Texto de lectura>
━━━

Salmo 15, 1-11
Señor, me enseñarás el sendero de la
vida.
Protégeme, Dios mío, que me refugio en ti; yo digo
al Señor: «Tú eres mi bien». El Señor es el lote de mi heredad y mi copa, mi
suerte está en tu mano.
Bendeciré al Señor que me aconseja; hasta de noche
me instruye internamente. Tengo siempre presente al Señor, con él a mi derecha
no vacilaré.
Por eso se me alegra el corazón, se gozan mis
entrañas y mi carne descansa serena: porque no me entregarás a la muerte ni
dejarás a tu fiel conocer la corrupción.
Me enseñarás el sendero de la vida, me saciarás de
gozo en tu presencia, de alegría perpetua a tu derecha.
La vida es un sendero…
¿hacia dónde? El destino de esta senda es el interrogante que se nos plantea
una y otra vez. ¿Qué sentido tiene nuestra existencia? El sentido va íntimamente
ligado al destino.
Y este salmo nos da unas
respuestas: El Señor es el lote de mi
heredad y mi copa, mi suerte está en tu mano. Es una manera poética de
decir: Dios es mi destino. En él está el sentido de nuestra vida, y también su
finalidad.
¿Para qué existimos?
Pensar que nuestra vida mortal acaba en una nada espantosa nos lleva al
absurdo. ¿Para qué tanta vida, tanto sufrir y tantos gozos efímeros, si al
final todo acaba en el vacío? De nuevo la intuición del salmista, que es una
intuición inscrita en los genes de la humanidad, nos habla de algo que
sobrepasa nuestra mente: una vida eterna.
Dios no nos ha creado
para que seamos pasto de la destrucción. No
me entregarás a la muerte, dice el verso. Ni a la corrupción. Nos está
hablando de una vida distinta, transformada, resucitada. Esa vida que Jesús
mostró a sus discípulos cuando se les apareció, ya resucitado. Una vida que es
más que inmortalidad del alma: es vida corporal, física, material.

━━━

Filas extraídas>

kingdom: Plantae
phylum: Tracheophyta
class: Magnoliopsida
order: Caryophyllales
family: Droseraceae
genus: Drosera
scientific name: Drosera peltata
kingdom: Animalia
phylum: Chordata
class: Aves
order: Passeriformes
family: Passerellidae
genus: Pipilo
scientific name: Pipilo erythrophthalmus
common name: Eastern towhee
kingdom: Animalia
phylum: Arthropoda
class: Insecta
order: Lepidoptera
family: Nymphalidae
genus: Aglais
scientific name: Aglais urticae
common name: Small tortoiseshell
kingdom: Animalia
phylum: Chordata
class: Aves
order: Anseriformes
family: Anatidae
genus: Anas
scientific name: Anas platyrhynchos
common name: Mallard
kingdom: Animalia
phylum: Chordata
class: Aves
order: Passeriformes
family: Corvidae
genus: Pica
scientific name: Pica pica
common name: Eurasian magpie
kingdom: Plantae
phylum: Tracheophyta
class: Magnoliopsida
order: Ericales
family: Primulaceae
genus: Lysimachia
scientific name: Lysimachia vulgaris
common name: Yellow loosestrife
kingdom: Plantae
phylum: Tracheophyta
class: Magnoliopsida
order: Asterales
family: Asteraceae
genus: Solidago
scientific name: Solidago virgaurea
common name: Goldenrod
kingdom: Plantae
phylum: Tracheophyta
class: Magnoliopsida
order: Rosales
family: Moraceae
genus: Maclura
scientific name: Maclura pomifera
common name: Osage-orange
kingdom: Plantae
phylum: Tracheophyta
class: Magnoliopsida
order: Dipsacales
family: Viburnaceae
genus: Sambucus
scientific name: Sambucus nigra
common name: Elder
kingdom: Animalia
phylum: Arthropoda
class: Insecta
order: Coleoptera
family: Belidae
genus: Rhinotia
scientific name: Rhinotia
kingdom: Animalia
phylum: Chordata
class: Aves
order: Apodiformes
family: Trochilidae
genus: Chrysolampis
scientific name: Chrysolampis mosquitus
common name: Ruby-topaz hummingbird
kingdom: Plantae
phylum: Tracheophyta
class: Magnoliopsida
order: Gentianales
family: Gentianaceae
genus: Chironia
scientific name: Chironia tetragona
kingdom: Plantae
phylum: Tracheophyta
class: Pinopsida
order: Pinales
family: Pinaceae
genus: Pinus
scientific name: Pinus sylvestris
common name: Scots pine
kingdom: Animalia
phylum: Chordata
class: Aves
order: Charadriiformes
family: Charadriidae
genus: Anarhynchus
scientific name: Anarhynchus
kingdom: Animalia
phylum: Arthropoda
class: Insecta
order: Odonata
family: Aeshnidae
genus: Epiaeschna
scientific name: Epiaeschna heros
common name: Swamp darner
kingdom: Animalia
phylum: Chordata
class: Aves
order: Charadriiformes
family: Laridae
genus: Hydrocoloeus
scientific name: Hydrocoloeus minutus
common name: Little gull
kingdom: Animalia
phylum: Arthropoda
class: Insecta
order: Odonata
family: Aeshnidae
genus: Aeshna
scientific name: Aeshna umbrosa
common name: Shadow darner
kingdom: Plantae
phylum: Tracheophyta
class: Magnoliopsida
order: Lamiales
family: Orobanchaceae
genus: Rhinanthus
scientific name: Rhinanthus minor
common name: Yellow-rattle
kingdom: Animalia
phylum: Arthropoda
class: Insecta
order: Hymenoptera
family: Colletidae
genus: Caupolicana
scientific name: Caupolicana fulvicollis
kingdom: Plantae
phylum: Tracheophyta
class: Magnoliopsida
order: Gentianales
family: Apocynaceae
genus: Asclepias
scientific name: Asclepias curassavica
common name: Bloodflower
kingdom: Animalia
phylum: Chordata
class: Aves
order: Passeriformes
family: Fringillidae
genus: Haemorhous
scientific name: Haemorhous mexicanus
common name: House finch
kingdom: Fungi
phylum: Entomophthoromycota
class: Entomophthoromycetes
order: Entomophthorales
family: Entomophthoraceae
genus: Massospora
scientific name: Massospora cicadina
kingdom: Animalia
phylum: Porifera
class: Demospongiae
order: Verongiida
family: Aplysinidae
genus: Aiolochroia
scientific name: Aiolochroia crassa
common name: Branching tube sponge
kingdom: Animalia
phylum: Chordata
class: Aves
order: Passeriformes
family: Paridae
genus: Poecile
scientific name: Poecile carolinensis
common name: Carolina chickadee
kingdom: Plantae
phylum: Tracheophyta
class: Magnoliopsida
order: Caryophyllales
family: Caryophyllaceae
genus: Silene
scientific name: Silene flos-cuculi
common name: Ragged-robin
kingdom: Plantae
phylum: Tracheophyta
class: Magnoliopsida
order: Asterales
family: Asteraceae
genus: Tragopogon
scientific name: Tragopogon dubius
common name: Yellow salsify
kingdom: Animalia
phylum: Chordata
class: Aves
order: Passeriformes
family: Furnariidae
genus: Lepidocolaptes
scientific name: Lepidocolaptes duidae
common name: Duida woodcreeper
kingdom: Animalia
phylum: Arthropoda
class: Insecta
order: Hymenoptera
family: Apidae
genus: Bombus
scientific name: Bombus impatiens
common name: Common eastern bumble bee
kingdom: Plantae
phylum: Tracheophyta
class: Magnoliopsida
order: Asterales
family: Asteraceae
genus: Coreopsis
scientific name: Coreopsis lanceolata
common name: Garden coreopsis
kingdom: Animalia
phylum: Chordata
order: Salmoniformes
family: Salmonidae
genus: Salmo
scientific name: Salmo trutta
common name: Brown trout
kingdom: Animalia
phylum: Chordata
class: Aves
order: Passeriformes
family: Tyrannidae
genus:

━━━

Comprueba tu comprensión>
1. Transcribe el pasaje del comentario sobre el Salmo 15 que va de «Por eso se me» a «ligado al destino.».
2. Prosigue el comentario sobre el Salmo 15 a partir de su última oración.

Respuestas>
1.
Por eso se me alegra el corazón, se gozan mis
entrañas y mi carne descansa serena: porque no me entregarás a la muerte ni
dejarás a tu fiel conocer la corrupción.
Me enseñarás el sendero de la vida, me saciarás de
gozo en tu presencia, de alegría perpetua a tu derecha.
La vida es un sendero…
¿hacia dónde? El destino de esta senda es el interrogante que se nos plantea
una y otra vez. ¿Qué sentido tiene nuestra existencia? El sentido va íntimamente
ligado al destino.

2.
Es asombroso cómo la
intuición de los salmistas, mucho antes de Cristo, previó esta vida resucitada,
en cuerpo y alma. Se gozan mis entrañas y
mi carne descansa serena… Qué
diferente es vivir creyendo que con la muerte todo acaba a creer que un día
volveremos a abrazar a los seres queridos, con brazos y cuerpo reales. No son
pocos los teólogos que señalan que el cristianismo es la religión de la carne y
de la sangre, la que no demoniza el cuerpo, al contrario. Es la fe de la gloria
de la carne, la que supera la muerte más dolorosa. Y esta gloria la
alcanzaremos amando y creyendo en el Dios que nos ha creado por amor y nos
llama a gozar de su amor, de su alegría
perpetua a su derecha.
Este es el sendero de la
vida, el que Jesús, un atardecer de primavera, mostró a los discípulos de Emaús,
alumbrando su desesperanza desde la palabra, llenándoles el corazón con su
presencia, alimentando la alegría con su pan.